The whole of the Shore Street property subsequently passed to Catherine Byrne in 1906. In 1911 the house and garden on just over 3 roods (33,000 sq ft; 3,000 m2) (allotments 9 & 10 and subdivision 2 of allotment 8 (now BUP103110)) were transferred to the Bernays family, who occupied it until Mrs Bernays' death in 1949. An anonymous chronicler of Cleveland history whose memoirs are kept at the Redlands Library, wrote of how Mrs Bernays had every reason to be proud of her home and its beautiful garden, most of which had been planted by its previous owners. "She always used to tell me that she would never allow the Norfolk Island Pines to be cut down as they were such a guide to boatmen as they came to Black's Jetty at night. She had often been thanked by the men after a wet night as the trees stood out against the background of the Brisbane light glare." Black's Jetty extended into Moreton Bay from behind Cassim's Cleveland Hotel, to the south of Mrs Bernay's property.

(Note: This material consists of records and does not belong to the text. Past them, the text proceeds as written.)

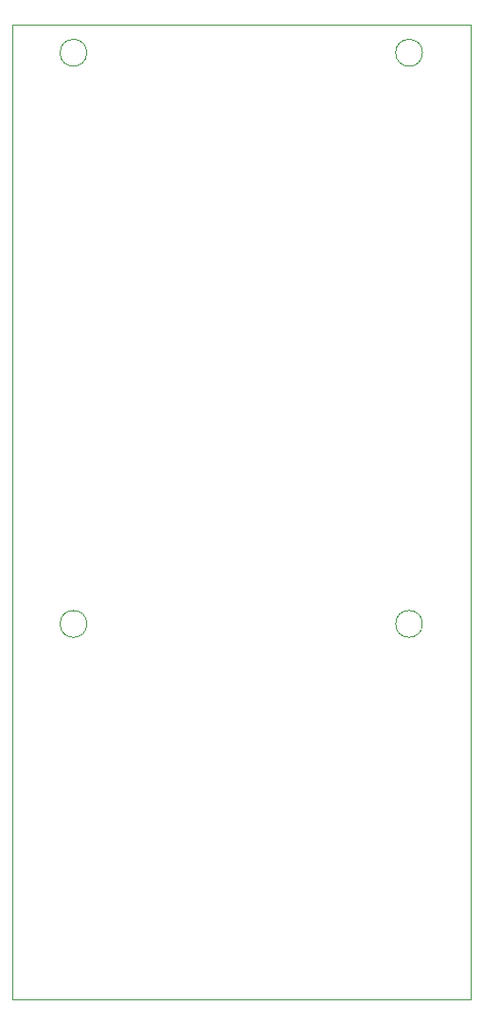
<source format=gm1>
G04 #@! TF.GenerationSoftware,KiCad,Pcbnew,7.0.7*
G04 #@! TF.CreationDate,2023-11-11T11:17:01+02:00*
G04 #@! TF.ProjectId,dif-pressure-meter,6469662d-7072-4657-9373-7572652d6d65,rev?*
G04 #@! TF.SameCoordinates,Original*
G04 #@! TF.FileFunction,Profile,NP*
%FSLAX46Y46*%
G04 Gerber Fmt 4.6, Leading zero omitted, Abs format (unit mm)*
G04 Created by KiCad (PCBNEW 7.0.7) date 2023-11-11 11:17:01*
%MOMM*%
%LPD*%
G01*
G04 APERTURE LIST*
G04 #@! TA.AperFunction,Profile*
%ADD10C,0.100000*%
G04 #@! TD*
G04 #@! TA.AperFunction,Profile*
%ADD11C,0.120000*%
G04 #@! TD*
G04 APERTURE END LIST*
D10*
X108750000Y-35000000D02*
X149750000Y-35000000D01*
X149750000Y-122000000D01*
X108750000Y-122000000D01*
X108750000Y-35000000D01*
D11*
X115440000Y-88500000D02*
G75*
G03*
X115440000Y-88500000I-1200000J0D01*
G01*
X145440000Y-88500000D02*
G75*
G03*
X145440000Y-88500000I-1200000J0D01*
G01*
X115440000Y-37500000D02*
G75*
G03*
X115440000Y-37500000I-1200000J0D01*
G01*
X145440000Y-37500000D02*
G75*
G03*
X145440000Y-37500000I-1200000J0D01*
G01*
M02*

</source>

These landmark Norfolk Island Pines and their associated trees must be viewed in the context of the efforts by Francis Bigge, Balfour and others, during the 1840s and 1850s, to establish Cleveland as the leading port and export outlet for Darling Downs and Brisbane Valley produce. Already by 1906 the pines had grown to a landmark height, towering over the surrounding vegetation. It is not surprising that throughout the 20th century local mariners used the distinctive pair of trees as navigational guides.
Description
The Norfolk Island Pine trees are located at 127 Shore Street North, along the road leading to Cleveland Point, nearly halfway between the former Cleveland Hotel and Paxton Street, on the eastern side of the road. The trees
The maturity of the Norfolk Island Pine trees suggests that they were planted in the 19th century, and photographic and documentary evidence suggests that they are likely to date to the middle of the century, probably planted as a part of the 1860s garden surrounding Francis Bigge's cottage on Shore Street North – the site now occupied by Norfolk Pines home units.
Heritage listing
Norfolk Island Pine Trees was listed on the Queensland Heritage Register on 21 November 2003 having satisfied the following criteria.
The place is important in demonstrating the evolution or pattern of Queensland's history.

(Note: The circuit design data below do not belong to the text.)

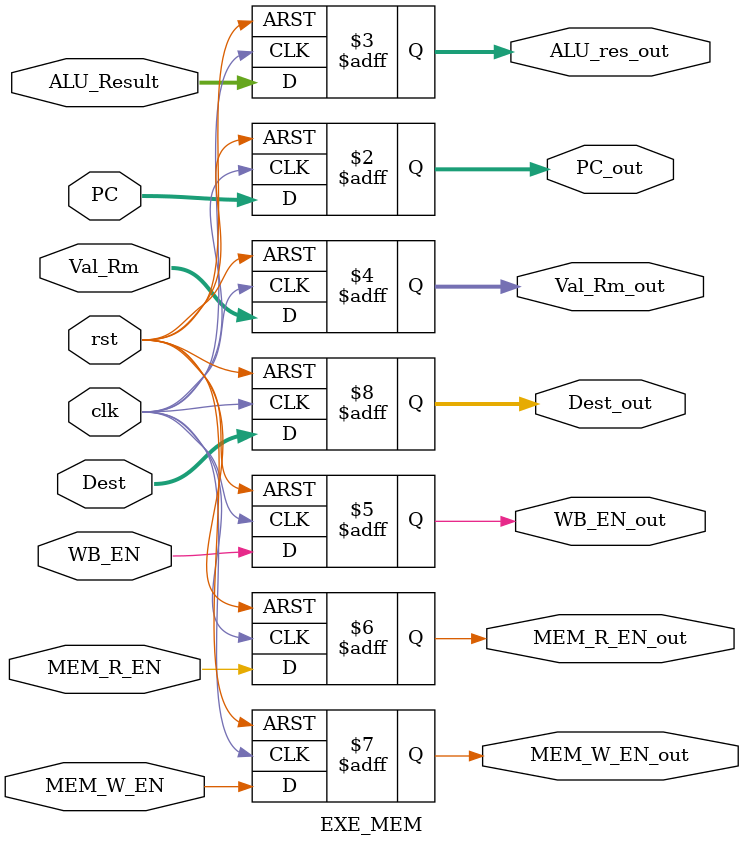
<source format=sv>
`timescale 1ns/1ns
module EXE_MEM(
    input clk, 
    input rst,
    input [31:0] PC, ALU_Result, Val_Rm ,
    input WB_EN, MEM_R_EN, MEM_W_EN,
    input [3:0] Dest,
    
    output reg [31:0] PC_out, ALU_res_out, Val_Rm_out,
    output reg WB_EN_out, MEM_R_EN_out, MEM_W_EN_out, 
    output reg [3:0]Dest_out
);

always@(posedge clk, posedge rst)
  if (rst) begin
    {PC_out, ALU_res_out, Val_Rm_out, WB_EN_out, MEM_R_EN_out, MEM_W_EN_out, Dest_out} <= 0;
  end
  else begin
    PC_out <= PC;
    ALU_res_out <= ALU_Result;
    Val_Rm_out <= Val_Rm;
    WB_EN_out <= WB_EN;
    MEM_R_EN_out <= MEM_R_EN;
    MEM_W_EN_out <= MEM_W_EN;
    Dest_out <= Dest;
  end

endmodule





</source>
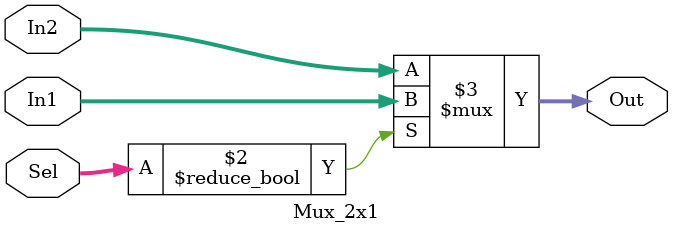
<source format=v>
`timescale 1ns / 1ps

module Mux_2x1 #(parameter AWL = 6, DWL = 32, DEPTH = 2**AWL)
            (input [DWL-1:0] In1, In2,
             input [AWL-4:0] Sel,
             output reg [DWL-1:0] Out);
    
    always @ (*) begin
        Out = Sel ? In1 : In2;
    end
    
endmodule

</source>
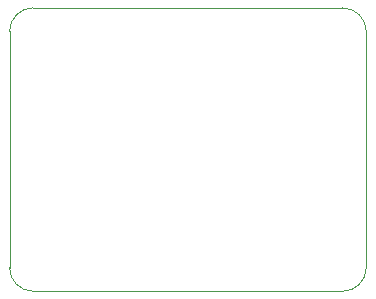
<source format=gko>
G04*
G04 #@! TF.GenerationSoftware,Altium Limited,Altium Designer,21.6.4 (81)*
G04*
G04 Layer_Color=16711935*
%FSLAX44Y44*%
%MOMM*%
G71*
G04*
G04 #@! TF.SameCoordinates,1A298312-32F8-40E2-ABFB-EEC58CCF35F7*
G04*
G04*
G04 #@! TF.FilePolarity,Positive*
G04*
G01*
G75*
%ADD78C,0.1000*%
D78*
X173000Y20000D02*
G03*
X193000Y-0I20000J0D01*
G01*
X193000Y240000D02*
G03*
X173000Y220000I0J-20000D01*
G01*
X475000D02*
G03*
X455000Y240000I-20000J0D01*
G01*
Y-0D02*
G03*
X475000Y20000I0J20000D01*
G01*
X193000Y0D02*
X455000Y-0D01*
X173000Y20000D02*
Y220000D01*
X193000Y240000D02*
X455000Y240000D01*
X475000Y20000D02*
Y220000D01*
M02*

</source>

The Norfolk pine trees are important because of their association with the evolution or pattern of Queensland's history, in particular the attempts of Brisbane Valley and Darling Downs squatters to establish Cleveland as a port and colonial capital to rival Brisbane.
The place is important because of its aesthetic significance.
The Norfolk Island pine trees have a special significance for the seagoing community of Moreton Bay, as their prominent position has provided a navigational landmark for Moreton Bay sailors throughout the 20th century.
The place has a special association with the life or work of a particular person, group or organisation of importance in Queensland's history.
The trees have a strong association with squatter Francis Edward Bigge, who was prominent in the serious, but failed, mid-19th century attempt to establish Cleveland as the principal port of Moreton Bay.